PAGE TEXT:
____________

Enabling tables with system versioning (WITH SYSTEM VERSIONING) means there is no output in the schema.rs file.

What are you trying to accomplish?

Generate the schema using diesel print-schema

What is the expected output?

Some invocation of the diesel::table! macro in schema.rs

What is the actual output?

No output (just the comment)

Are you seeing any additional errors?

None

Steps to reproduce

System versioned tables are supported in MariaDB (also in IBM DB2, and SQL server, current WIP with PG) but using them seems like Diesel can't reflect the tables. For example:

CREATE TABLE foo (
    x serial,
    primary key (x)
) WITH SYSTEM VERSIONING;

Creates no output. Dropping WITH SYSTEM VERSIONING generates create output

diesel::table! {
    foo (x) {
        x -> Unsigned<Bigint>,
    }
}

I haven't tried it, but I would have to imagine that application versioning doesn't work either

Context

MySQL doesn't yet support system versioning, so the issue probably stems from some incompatibility there. There are a few small but growing incompatibilities, so it might make sense to have a mariadb connection string option (SQLAlchemy went this route for some features where autodetection didn't work well)

____________

MATERIAL FOR THE TASK:
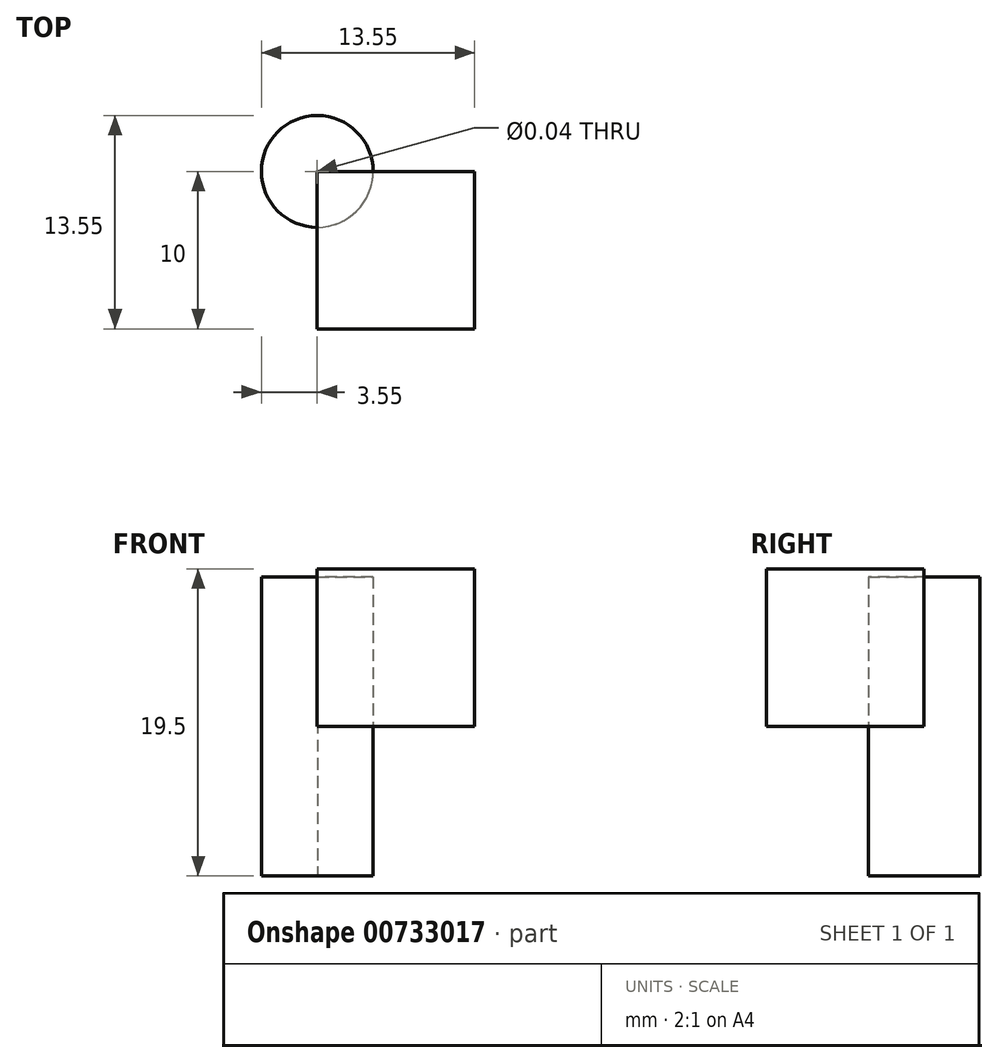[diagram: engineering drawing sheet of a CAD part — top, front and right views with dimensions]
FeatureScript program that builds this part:
annotation { "Feature Type Name" : "Feature", "Feature Type Description" : "" }
export const myFeature = defineFeature(function(context is Context, id is Id, definition is map)
    precondition{}
    {
        {
            var Q0;
            Q0=qCreatedBy(makeId("Top.planeOp"),FACE);
            var sketch = newSketch(context, id + "F0", { "sketchPlane" : qUnion([Q0])});
            skCircle(sketch, "E0", {"center": v(0, 0) * mm, "radius": 0.02 * mm});
            skCircle(sketch, "E1", {"center": v(0, 0) * mm, "radius": 3.55 * mm});
            skSolve(sketch);
        }
        {
            var Q0;
            Q0=makeQuery(id+"F0.imprint","IMPRINT",FACE,{"disambiguationData":[TD([[makeQuery(id+"F0.imprint","IMPRINT",EDGE,{"derivedFrom":sQuery(id+"F0.wireOp",EDGE,"E0")}),-1.0]])]});
            extrude(context, id + "F1", {"entities" : qUnion([Q0]), "endBound" : BoundingType.SYMMETRIC, "depth" : 19 * mm, "offsetDistance" : 25 * mm});
        }
        {
            var Q0;
            Q0=qCreatedBy(makeId("Front.planeOp"),FACE);
            var sketch = newSketch(context, id + "F2", { "sketchPlane" : qUnion([Q0])});
            skLineSegment(sketch, "E2.bottom", {"start": v(0, 0) * mm, "end": v(10, 0) * mm});
            skLineSegment(sketch, "E2.top", {"start": v(0, 10) * mm, "end": v(10, 10) * mm});
            skLineSegment(sketch, "E2.left", {"start": v(0, 0) * mm, "end": v(0, 10) * mm});
            skLineSegment(sketch, "E2.right", {"start": v(10, 0) * mm, "end": v(10, 10) * mm});
            skSolve(sketch);
        }
        {
            var Q0;
            Q0=makeQuery(id+"F2.imprint","IMPRINT",FACE,{"disambiguationData":[TD([[makeQuery(id+"F2.imprint","IMPRINT",EDGE,{"derivedFrom":sQuery(id+"F2.wireOp",EDGE,"E2.bottom")}),1.0]])]});
            extrude(context, id + "F3", {"entities" : qUnion([Q0]), "depth" : 10 * mm, "offsetDistance" : 25 * mm});
        }
    });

____________

TASK A: Quote the Diesel issue text in full, word for word.
TASK B: Print the records from their first line through the line containing "export const myFeature", both ends included, reproducing each line exactly. Leave the pictures out.
The records have nothing to do with the Diesel issue text.

FINAL RESULT A:
Enabling tables with system versioning (WITH SYSTEM VERSIONING) means there is no output in the schema.rs file.

What are you trying to accomplish?

Generate the schema using diesel print-schema

What is the expected output?

Some invocation of the diesel::table! macro in schema.rs

What is the actual output?

No output (just the comment)

Are you seeing any additional errors?

None

Steps to reproduce

System versioned tables are supported in MariaDB (also in IBM DB2, and SQL server, current WIP with PG) but using them seems like Diesel can't reflect the tables. For example:

CREATE TABLE foo (
    x serial,
    primary key (x)
) WITH SYSTEM VERSIONING;

Creates no output. Dropping WITH SYSTEM VERSIONING generates create output

diesel::table! {
    foo (x) {
        x -> Unsigned<Bigint>,
    }
}

I haven't tried it, but I would have to imagine that application versioning doesn't work either

Context

MySQL doesn't yet support system versioning, so the issue probably stems from some incompatibility there. There are a few small but growing incompatibilities, so it might make sense to have a mariadb connection string option (SQLAlchemy went this route for some features where autodetection didn't work well)

FINAL RESULT B:
[diagram: engineering drawing sheet of a CAD part — top, front and right views with dimensions]
FeatureScript program that builds this part:
annotation { "Feature Type Name" : "Feature", "Feature Type Description" : "" }
export const myFeature = defineFeature(function(context is Context, id is Id, definition is map)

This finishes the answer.